With GM’s core business in fitter shape than it has been in years, its biggest challenges are overseas. After botching its first restructuring at Opel, GM has poured resources into an effort to fix the unit. Steve Girsky, Mr Akerson’s deputy, who was named last year to chair its supervisory board, has stocked it with managers from Detroit. These include Ms Barra, Dan Ammann, chief financial officer, and Tim Lee, head of GM’s manufacturing international operations, including its China business. To begin restoring pricing power in Europe’s depressed market, Opel has reduced unprofitable sales channels such as rental car companies.

It is also seeking to win back German buyers disenchanted by its recent problems; and says just 10 cars have been returned out of 25,000 sold in a “Thrilled or Just Return It” marketing campaign. GM is also pooling logistics, purchasing and vehicle development with its new ally PSA Peugeot Citroën in an effort that it says will save each carmaker $1bn by 2016. Last week Mr Girsky spoke of “green shoots sprouting in the mud” at Opel, saying it would begin narrowing its losses next year and break even by the middle of the decade.

. . .

GM also has work to do in Asia and South America, where its powerful positions in China and Brazil are coming under threat from competitors angling for bigger shares of the global industry’s two biggest growth markets. Elsewhere in Asia, Chevrolet’s core manufacturing operation in Korea faces strong labour unions, and GM is struggling to reduce costs.
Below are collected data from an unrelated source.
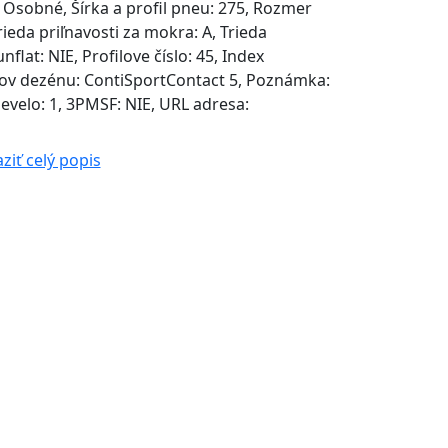
 Osobné, Šírka a profil pneu: 275, Rozmer
rieda priľnavosti za mokra: A, Trieda
nflat: NIE, Profilove číslo: 45, Index
Názov dezénu: ContiSportContact 5, Poznámka:
velo: 1, 3PMSF: NIE, URL adresa:
ziť celý popis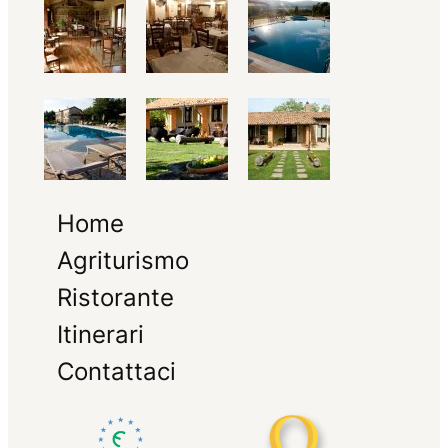
Home
Agriturismo
Ristorante
Itinerari
Contattaci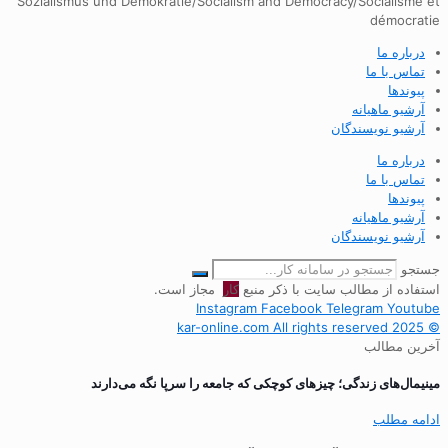
Sozialismus und Demokratie/Socialism and Democracy/Socialisme et
démocratie
درباره ما
تماس با ما
پیوندها
آرشیو ماهیانه
آرشیو نویسندگان
درباره ما
تماس با ما
پیوندها
آرشیو ماهیانه
آرشیو نویسندگان
جستجو
استفاده از مطالب سایت با ذکر منبع
کار
مجاز است.
Instagram
Facebook
Telegram
Youtube
© 2025 kar-online.com All rights reserved
آخرین مطالب
مینیمال‌های زندگی؛ چیزهای کوچکی که جامعه را سرپا نگه می‌دارند
ادامه مطلب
As it faces these threats, GM is touting advantages it says will allow it to stay the course: converging global consumer tastes in cars that will favour its geographical reach; a strong product pipeline; and what Mr Akerson last week called a “fortress balance sheet”. As the company invests, he added, “we are confident we will improve our margins by the middle of the decade”.

Given GM’s turbulent recent history and the tough, cyclical industry in which it operates, investors might be forgiven for being less bullish than GM’s chief executive. However, industry experts do not predict that the company will become a burden on US taxpayers again any time soon.